Insbesondere der letzte Punkt eröffnet die Gefahr, verstärkt mit Sanktionen gegenüber sich egoistisch Abgrenzenden zu arbeiten, da diese leichter umzusetzen sind, als über kulturelle Regeln der Zusammenarbeit zu sprechen. Dabei würde genau das zu einer nachhaltigen Stabilisierung führen. In diesem Sinne ist es hilfreich für Teams, den bislang unbewussten Nutzen der beiden Seiten bewusst zu machen, um zu klären, welche neuen kulturellen Regeln sich ein Team geben will, um unter neuen Bedingungen, d.h. im Homeoffice und im Rahmen einer Führung auf Augenhöhe als auch unter Dauerbelastungen stabil zu bleiben, bspw:

  • Wenn ich überlastet bin, (dann) spreche ich darüber.
  • Wenn wir gemeinsam Entscheidungen treffen, (dann) hören wir alle Meinungen im Team an, bevor wir ein finales Urteil fällen.
  • Wenn wir an unsere Grenzen kommen, (dann) gehen wir davon aus, dass jede*r sein / ihr Bestes gibt.
  • Wenn ich sehe, dass jemand dauerhaft über seine Grenzen geht, (dann) biete ich ihm oder ihr Hilfe an.

Erhöhung der sozialen Kompetenz

Die Klärung neuer kultureller Regeln machen einen Teil der sozialen Kompetenz in einem Team aus.
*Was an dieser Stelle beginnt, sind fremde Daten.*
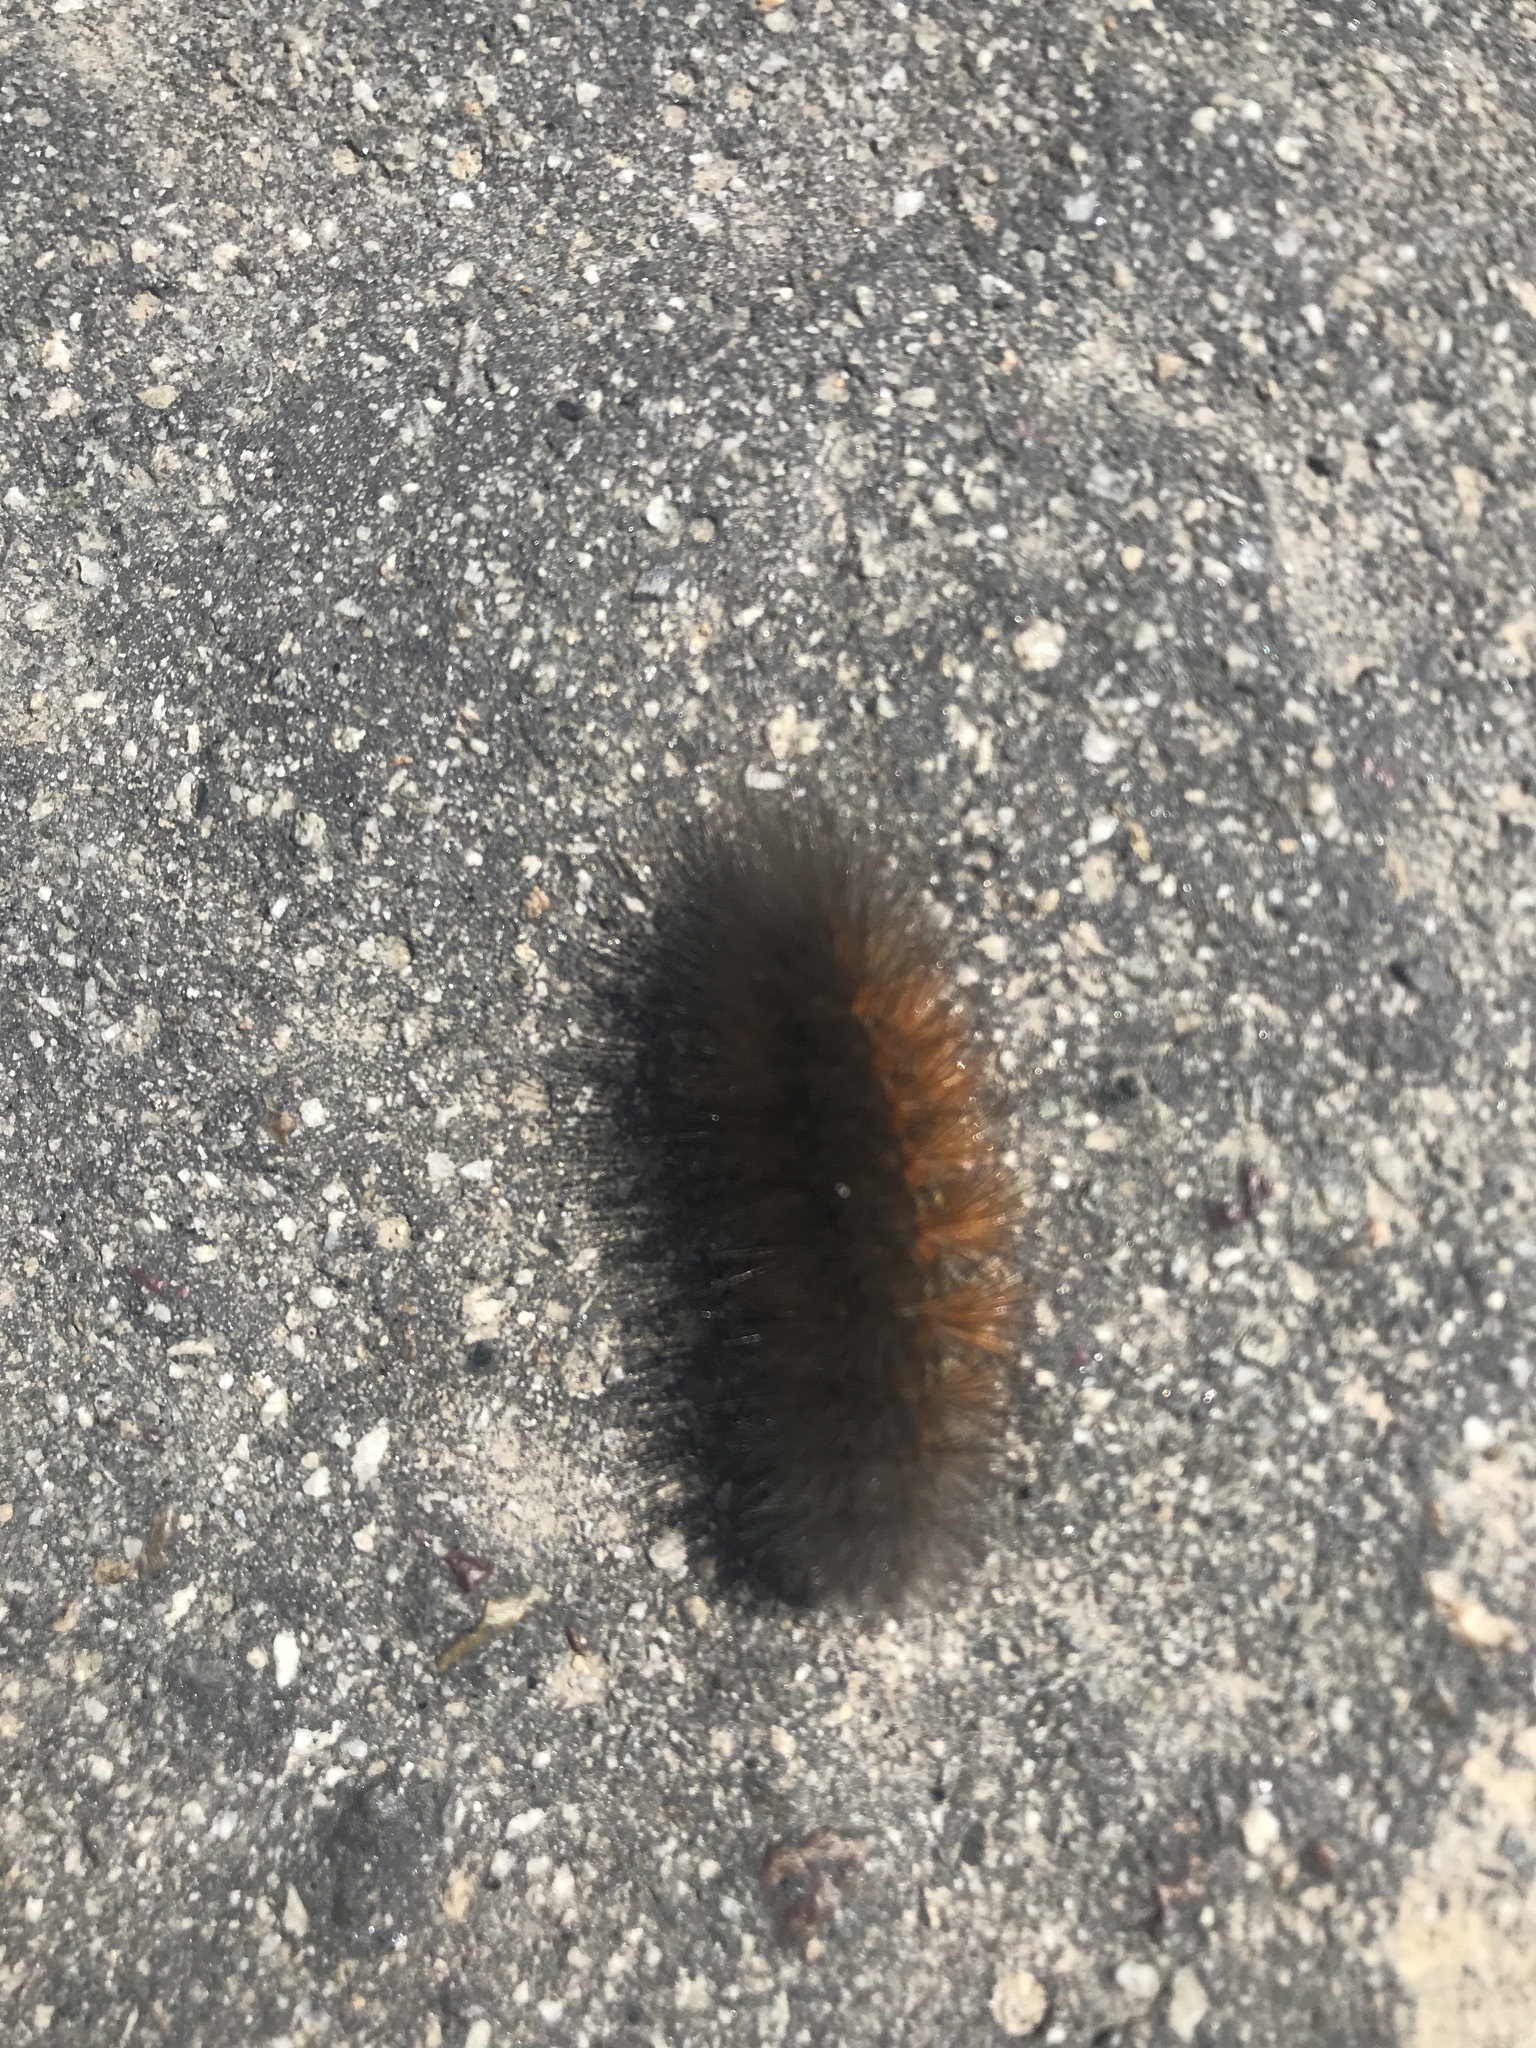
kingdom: Animalia
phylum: Arthropoda
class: Insecta
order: Lepidoptera
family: Erebidae
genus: Estigmene
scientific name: Estigmene acrea
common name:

Diese lässt sich noch weiter erhöhen, indem – insbesondere bei einer Zusammenarbeit auf Distanz – der egozentrierte Blick aller Mitarbeiter*innen immer wieder auf das soziale Zusammenspiel der Akteure gelenkt wird:

  • Wie fördern wir das Verständnis füreinander?
  • Wir bauen wir Bindungen zueinander auf und lassen tragfähige Netzwerke entstehen?
  • Welche Ziele verfolgen wir gemeinsam?
  • Wie sollten wir zusammenarbeiten, um unsere Ziele zu erreichen?
  • Was ist uns in der Arbeit und Zusammenarbeit wichtig?
  • Welches Verhalten könnte zu Missverständnissen führen?
  • Oder konkret: Wie könnte sich Kollege X fühlen, wenn er nicht weiß, wann er seine Unterlagen von Kollegin Y bekommt?

Während die soziale Kompetenz und damit Deutung von Signalen in Präsenz relativ einfach ist, kommen wir nicht umhin, die soziale Kompetenz insbesondere bei einer Zusammenarbeit auf Distanz aktiv zu fördern und weiterzuentwickeln. Letztlich brauchen also auch Mitarbeiter*innen ohne offizielle Führungsverantwortung Weiterbildungen in Kommunikation und Konfliktmanagement, die bislang v.a. Führungskräften vorbehalten waren. Um diese Lücke zu schließen bietet die Digitalisierung (kurze Online-Trainings, Lernplattformen) enorme Chancen.